MATERIAL PROVIDED START
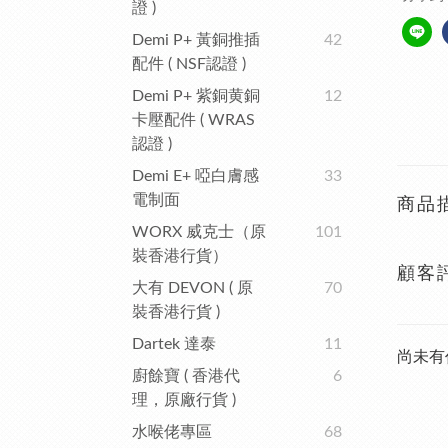
證 )
Demi P+ 黃銅推插
42
配件 ( NSF認證 )
Demi P+ 紫銅黄銅
12
卡壓配件 ( WRAS
認證 )
Demi E+ 啞白膚感
33
電制面
商品
WORX 威克士（原
101
裝香港行貨）
顧客
大有 DEVON ( 原
70
裝香港行貨 )
Dartek 達泰
11
尚未有
廚餘寶 ( 香港代
6
理，原廠行貨 )
水喉佬專區
68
MATERIAL PROVIDED END
_WHAT YOU HAVE TO DO_:
Print out every entry above without changing a word, and leave out the pictures.

_RESPONSE_:
證 )
Demi P+ 黃銅推插
42
配件 ( NSF認證 )
Demi P+ 紫銅黄銅
12
卡壓配件 ( WRAS
認證 )
Demi E+ 啞白膚感
33
電制面
商品
WORX 威克士（原
101
裝香港行貨）
顧客
大有 DEVON ( 原
70
裝香港行貨 )
Dartek 達泰
11
尚未有
廚餘寶 ( 香港代
6
理，原廠行貨 )
水喉佬專區
68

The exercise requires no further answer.